[early patch] Speed up decl chaining

Rafael EspĂ­ndola rafael.espindola at gmail.com
Sat Oct 19 14:51:51 PDT 2013


> How is it hard to measure? Just look at the distribution of redeclaration
> chain lengths. What I'm trying to get across is that focusing on asymptotic
> complexity if the overwhelming majority of cases are "constant-sized" seems
> a bit misguided. It's always possible to add a fallback mechanism to
> guarantee good asymptotic complexity. It's the same principle as
> SmallVector: you ensure that a specific common case is very fast, and fall
> back to a slower version when the assumptions that enable the optimization
> fail.
>
> The method I suggested for packing bits of the address that is O(n) links
> away into the low bits of each link is kind of a hack, but it *does*
> guarantee constant time access to that node.

It fixes a cases that was reported it pr10651. The reduced tetscase
seemed an interesting bug to work on my time. If you find computing
statistics more interesting, nothing stops you from doing it.

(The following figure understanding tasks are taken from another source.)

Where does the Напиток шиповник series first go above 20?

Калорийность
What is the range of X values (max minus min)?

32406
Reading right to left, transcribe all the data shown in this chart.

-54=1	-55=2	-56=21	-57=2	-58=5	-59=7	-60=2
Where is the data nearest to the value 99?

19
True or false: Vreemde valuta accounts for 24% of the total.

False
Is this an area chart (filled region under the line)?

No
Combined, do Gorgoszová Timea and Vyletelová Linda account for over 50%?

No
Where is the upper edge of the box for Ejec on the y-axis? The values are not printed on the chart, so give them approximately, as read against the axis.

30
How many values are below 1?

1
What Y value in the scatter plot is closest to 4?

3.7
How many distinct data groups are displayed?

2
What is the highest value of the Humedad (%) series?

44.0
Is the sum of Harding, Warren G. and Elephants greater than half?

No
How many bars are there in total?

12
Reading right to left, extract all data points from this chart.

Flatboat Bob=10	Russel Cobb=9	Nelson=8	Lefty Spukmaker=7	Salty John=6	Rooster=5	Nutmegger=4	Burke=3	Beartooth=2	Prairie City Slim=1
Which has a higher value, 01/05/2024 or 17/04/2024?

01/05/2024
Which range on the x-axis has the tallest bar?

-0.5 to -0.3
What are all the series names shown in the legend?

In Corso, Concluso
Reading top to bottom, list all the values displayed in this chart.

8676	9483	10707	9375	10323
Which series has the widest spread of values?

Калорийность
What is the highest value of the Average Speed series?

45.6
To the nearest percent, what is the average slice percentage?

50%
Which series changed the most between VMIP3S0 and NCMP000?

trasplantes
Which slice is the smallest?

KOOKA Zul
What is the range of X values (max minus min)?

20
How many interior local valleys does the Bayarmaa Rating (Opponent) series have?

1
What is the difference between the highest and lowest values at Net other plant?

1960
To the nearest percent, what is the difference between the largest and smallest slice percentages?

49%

>> For example, when this benchmark first came to being, the linkage
>> computation was non linear and dominated. Fixing it helped existing
>> code and moved the hot spot to decl linking. It looks like the hot
>> path is back to linkage computation, and we are still a lot slower
>> than gcc on this one, so fixing decl chaining will make this a good
>> linkage benchmark again.
>>
>> Unbounded super linear algorithms in general provide a minefield that
>> is not very user friendly.
>
>
> Your patch doesn't seem to affect the asymptotic complexity of anything
> though.

It does. Building a decl chain with N elements goes from O(n^2) to O(n).